The politics of the book was a bit underwhelming. I went into this with excitement over the political thriller aspect of the narrative, but the politics didn’t really make sense to me. The setup of the leadership structure just seemed odd, and the detail of how the government worked and how it shifted into authoritarianism was lacking.
I enjoyed each of the main characters. Each of the POVs brought something unique to the narrative. However, I think there might have been too many main characters for the length of this book. I liked them all, but I didn’t really feel like I got to know most of them that well. The only characters I developed an emotional connection to were Sam and Tim. They were truly the heart of this story, and the decisions Tim had to make about their family absolutely broke my heart. I would have liked to spend more time with them and the other characters, as well, but the fast pace and large cast didn’t really allow for it.

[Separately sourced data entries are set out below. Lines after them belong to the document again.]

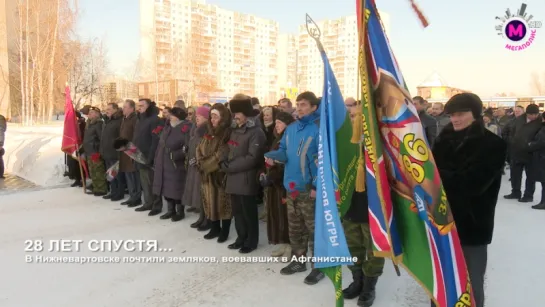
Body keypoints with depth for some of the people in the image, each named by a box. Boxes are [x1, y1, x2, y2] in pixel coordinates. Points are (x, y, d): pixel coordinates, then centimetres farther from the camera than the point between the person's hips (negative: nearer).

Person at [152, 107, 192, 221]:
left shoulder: (186, 128, -13)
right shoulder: (167, 127, 13)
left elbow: (188, 148, -21)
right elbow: (160, 145, 17)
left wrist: (175, 155, -21)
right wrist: (157, 160, 13)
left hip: (176, 165, -8)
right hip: (163, 164, 8)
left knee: (176, 189, 0)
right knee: (166, 187, 13)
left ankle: (180, 212, 15)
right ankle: (171, 210, 26)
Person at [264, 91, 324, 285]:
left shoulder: (319, 128, -12)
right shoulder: (291, 128, 12)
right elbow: (284, 151, 14)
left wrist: (317, 185, -22)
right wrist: (273, 156, -8)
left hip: (309, 188, -7)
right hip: (291, 186, 8)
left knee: (313, 229, 3)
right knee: (295, 228, 18)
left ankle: (318, 266, 17)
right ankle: (298, 261, 33)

The ending completely took me by surprise. Never, not once, did I expect it to end up that way. Although, in retrospect, the signs were definitely there. So, kudos to the author for the brilliant misdirection. The ending also set me thinking about an interesting question, as well. Are humans destined to always fracture into groups and fight each other for dominance? Or can we overcome our baser instincts to build a truly equitable society that respects the rights of all?

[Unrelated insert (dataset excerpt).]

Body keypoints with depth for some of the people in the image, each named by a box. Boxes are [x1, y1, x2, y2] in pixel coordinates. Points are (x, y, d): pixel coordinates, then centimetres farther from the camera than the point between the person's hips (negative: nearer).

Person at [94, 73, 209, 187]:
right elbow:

Overall, this was a bleak look into the potential future of mankind. Hopefully, we can avoid the horrors detailed in this story, but only time will tell. As for the story, I enjoyed it for what it was even if it wasn’t perfectly executed, and I think most people who enjoy dystopian stories rooted in current politics might like it. Therefore, I rate it 3 out of 5 stars.
About the Author
Kimberly Amato is the author of the best-selling Jasmine Steele Mystery series. She is also a podcaster (Forever Fangirls and Into the Halo) and filmmaker. Among her several film projects, the teleplay Party Girl, which she co-wrote and starred in, has accorded her the most honors, including The Golden Ace Award and the Aloha Accolade for Excellence in Filmmaking from the Honolulu Film Awards.
Amato holds a BA in Psychology from Hofstra University and an MA in Forensic Psychology from John Jay College of Criminal Justice. She is currently working on several more books and future Steele Series installments.
Kimberly hails from the great state of New York, where she currently lives with her wife.